(Beginning of Records for this exercise)
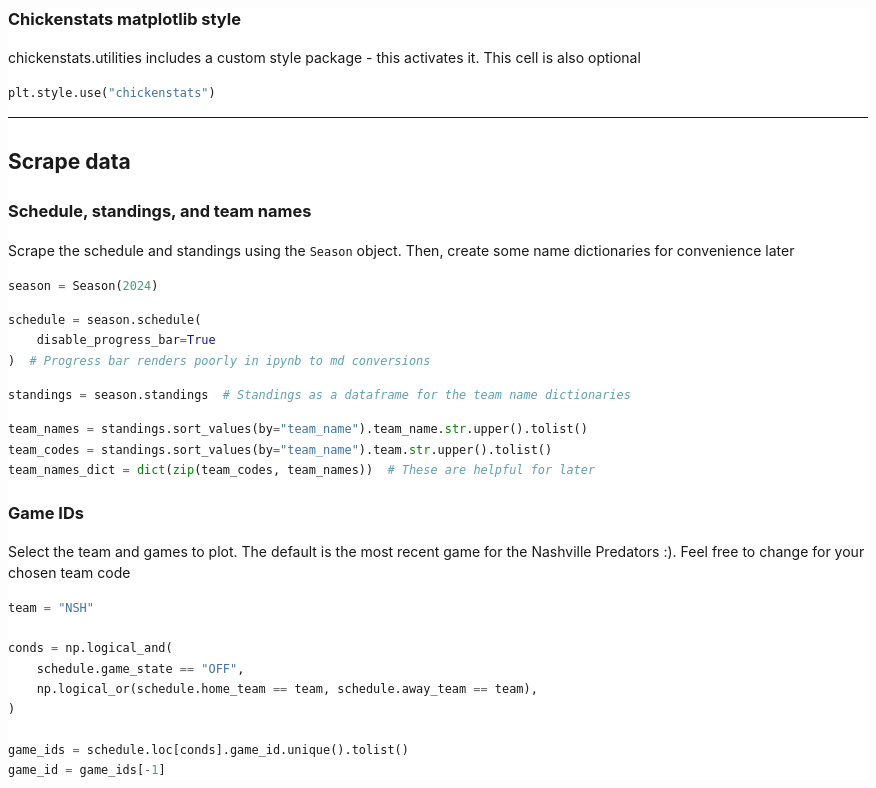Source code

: ### Chickenstats matplotlib style

chickenstats.utilities includes a custom style package - this activates it. This cell is also optional


```python
plt.style.use("chickenstats")
```

---

## **Scrape data**

### Schedule, standings, and team names

Scrape the schedule and standings using the `Season` object. Then, create some name dictionaries for convenience later


```python
season = Season(2024)
```


```python
schedule = season.schedule(
    disable_progress_bar=True
)  # Progress bar renders poorly in ipynb to md conversions
```


```python
standings = season.standings  # Standings as a dataframe for the team name dictionaries
```


```python
team_names = standings.sort_values(by="team_name").team_name.str.upper().tolist()
team_codes = standings.sort_values(by="team_name").team.str.upper().tolist()
team_names_dict = dict(zip(team_codes, team_names))  # These are helpful for later
```

### Game IDs

Select the team and games to plot. The default is the most recent game for the Nashville Predators :).
Feel free to change for your chosen team code 


```python
team = "NSH"

conds = np.logical_and(
    schedule.game_state == "OFF",
    np.logical_or(schedule.home_team == team, schedule.away_team == team),
)

game_ids = schedule.loc[conds].game_id.unique().tolist()
game_id = game_ids[-1]
```
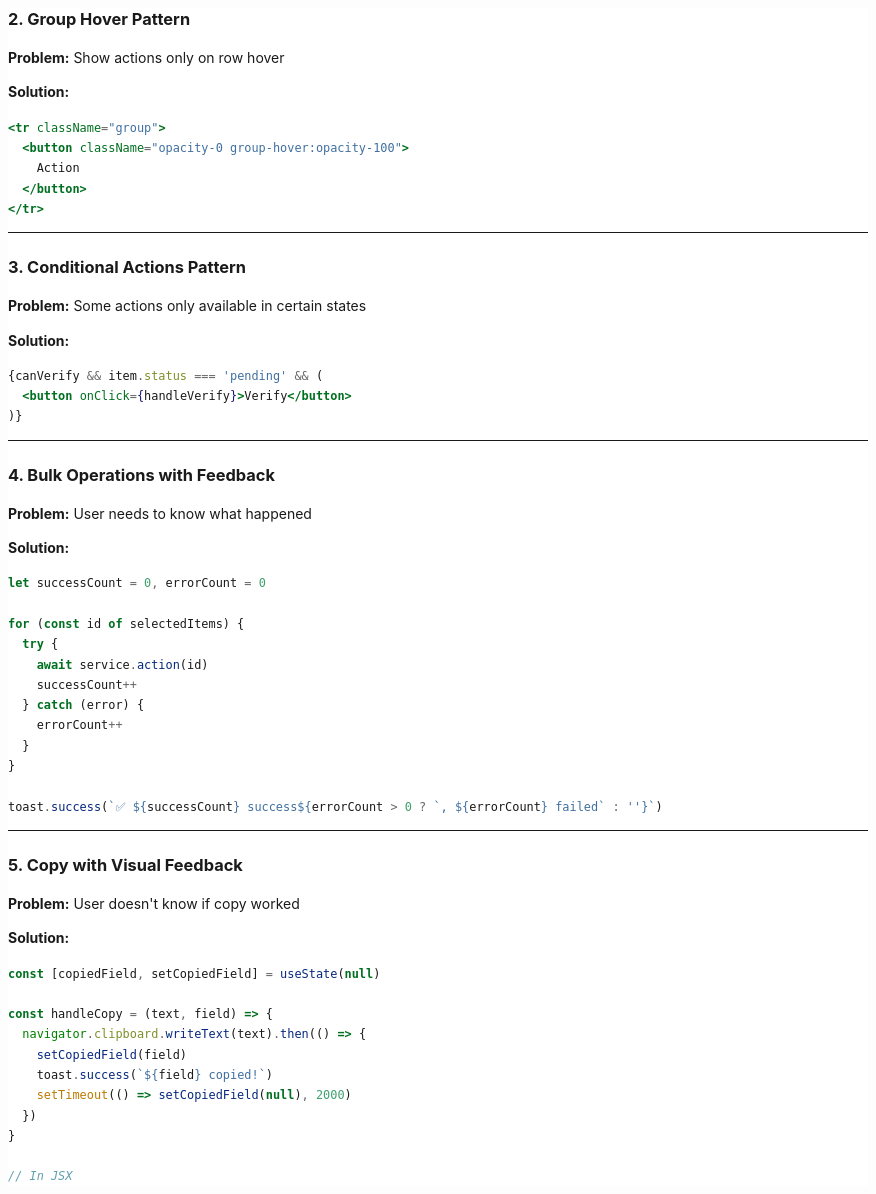 
### **2. Group Hover Pattern**

**Problem:** Show actions only on row hover

**Solution:**
```jsx
<tr className="group">
  <button className="opacity-0 group-hover:opacity-100">
    Action
  </button>
</tr>
```

---

### **3. Conditional Actions Pattern**

**Problem:** Some actions only available in certain states

**Solution:**
```jsx
{canVerify && item.status === 'pending' && (
  <button onClick={handleVerify}>Verify</button>
)}
```

---

### **4. Bulk Operations with Feedback**

**Problem:** User needs to know what happened

**Solution:**
```jsx
let successCount = 0, errorCount = 0

for (const id of selectedItems) {
  try {
    await service.action(id)
    successCount++
  } catch (error) {
    errorCount++
  }
}

toast.success(`✅ ${successCount} success${errorCount > 0 ? `, ${errorCount} failed` : ''}`)
```

---

### **5. Copy with Visual Feedback**

**Problem:** User doesn't know if copy worked

**Solution:**
```jsx
const [copiedField, setCopiedField] = useState(null)

const handleCopy = (text, field) => {
  navigator.clipboard.writeText(text).then(() => {
    setCopiedField(field)
    toast.success(`${field} copied!`)
    setTimeout(() => setCopiedField(null), 2000)
  })
}

// In JSX
```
(End of Records for this exercise)
• _To do_
Gather each line in the entries above where the string "text" is found.

• _Answer below_
const handleCopy = (text, field) => {
  navigator.clipboard.writeText(text).then(() => {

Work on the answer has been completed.